A minor issue was that the DecisionTreeClassifier wasn't imported for the feature selection. Apart from that the I was a bit surprised by the way the feature selection part was implemented. I believe, could be replaced with the shorter - and maybe more general - code snippet from the sklearn documentation:

from sklearn.feature_selection import SelectFromModel
iris = load_iris()

feature_clf = DecisionTreeClassifier()
feature_clf = clf.fit(training_features, training_class_vals)
feature_select = SelectFromModel(feature_clf, prefit=True)
training_features_new = model.transform(training_features)

Is it just me or would this be a bit more concise?

Best, Ákos

kadarakos commented 8 years ago

Actually from observing the code a bit more precisely it seems to me that "result3" is just a sorted version of the original features:

result3 = result2[sorted(list(set(best_pairs + ['class'])))]

and then the kNN is fitted to the this sorted data frame

knnc4.fit(result3.loc[training_indeces].drop('class', axis=1).values, result3.loc[training_indeces, 'class'].values)

, so as far as I understand the feature selection was not actually performed.

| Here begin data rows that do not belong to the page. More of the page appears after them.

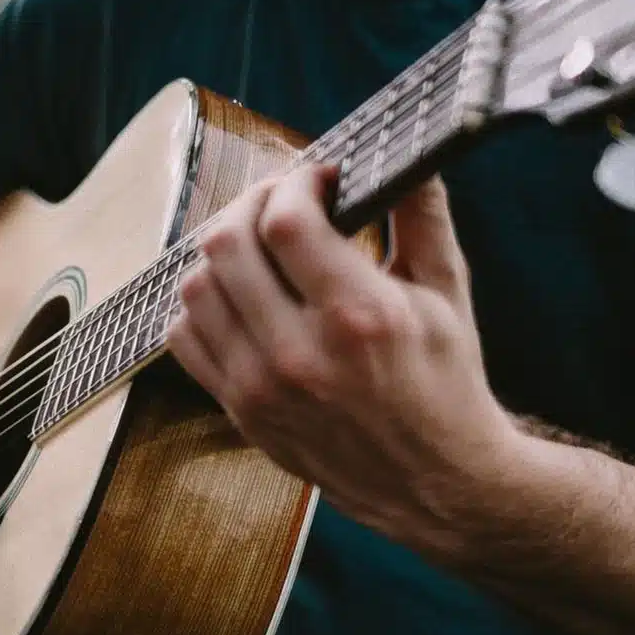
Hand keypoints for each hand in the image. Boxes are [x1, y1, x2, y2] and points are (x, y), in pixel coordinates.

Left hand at [166, 163, 519, 559]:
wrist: (431, 483)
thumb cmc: (446, 384)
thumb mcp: (449, 296)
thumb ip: (423, 216)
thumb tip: (404, 151)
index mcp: (359, 316)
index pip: (286, 220)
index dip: (295, 181)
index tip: (317, 179)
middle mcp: (299, 353)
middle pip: (226, 244)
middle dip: (249, 203)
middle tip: (278, 202)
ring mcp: (260, 388)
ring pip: (194, 288)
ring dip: (221, 253)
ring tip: (258, 248)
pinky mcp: (240, 411)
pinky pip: (184, 337)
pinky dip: (200, 306)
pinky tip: (237, 298)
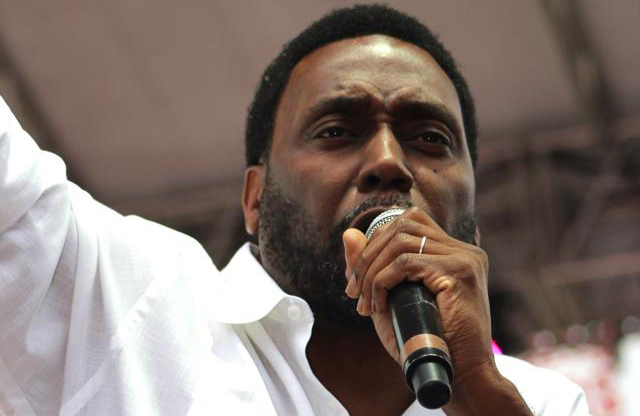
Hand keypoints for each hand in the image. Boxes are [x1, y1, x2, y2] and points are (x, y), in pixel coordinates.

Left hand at [342, 207, 510, 409]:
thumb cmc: (426, 342)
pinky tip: (379, 307)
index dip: (376, 242)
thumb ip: (371, 266)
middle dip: (368, 257)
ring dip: (372, 272)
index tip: (358, 279)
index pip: (410, 221)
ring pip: (401, 242)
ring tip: (365, 303)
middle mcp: (463, 250)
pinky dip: (382, 282)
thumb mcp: (390, 299)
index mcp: (454, 253)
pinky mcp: (458, 274)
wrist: (460, 377)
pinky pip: (406, 263)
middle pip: (402, 225)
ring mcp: (464, 259)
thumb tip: (349, 233)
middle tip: (353, 291)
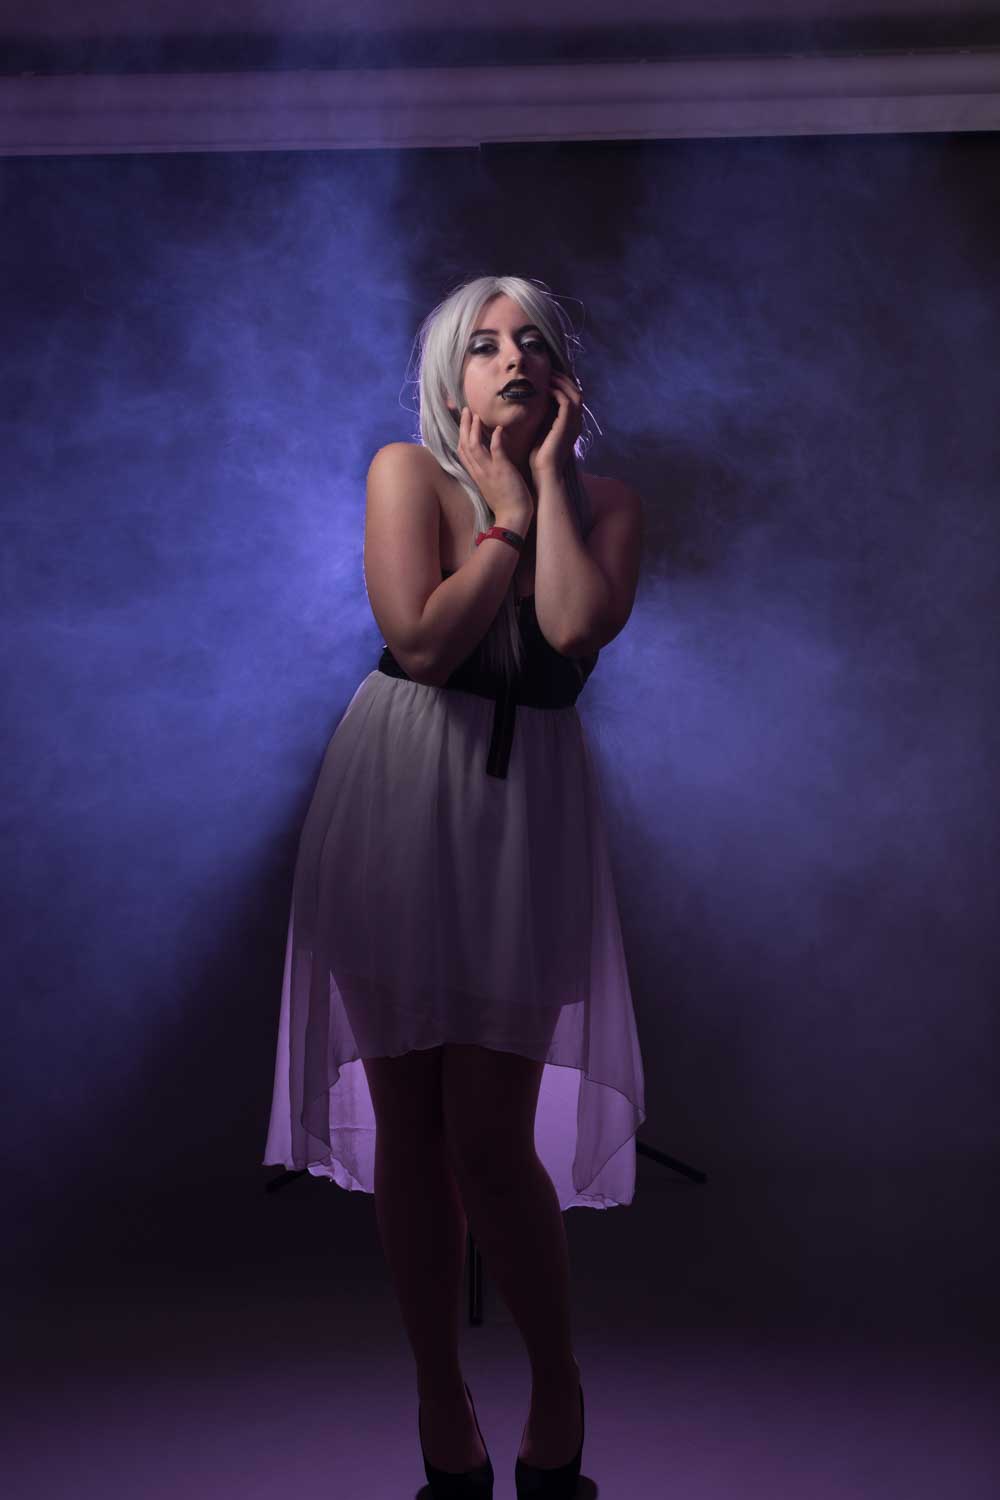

Running this piece of code

feature_clf = DecisionTreeClassifier()
feature_clf = feature_clf.fit(training_features, training_class_vals)
feature_select = SelectFromModel(feature_clf, prefit=True)
training_features_new = feature_select.transform(training_features)

actually shows - unsurprisingly - that the most informative features are the decisions of the previous classifiers.

rhiever commented 8 years ago

That's exactly right. It seems the feature selection in this case was "junk code" that wasn't pruned by the optimization process. i.e., because the feature selection didn't do anything, it wasn't optimized away. I'm working on code now that selects against bloat like that currently.

In the most recent version, we've actually removed the decision tree-based feature selection entirely and replaced it with more standard feature selection operators from sklearn: RFE, variance threshold, and various forms of univariate feature selection. Hopefully that will be out soon. You can check it out on the development version in the meantime.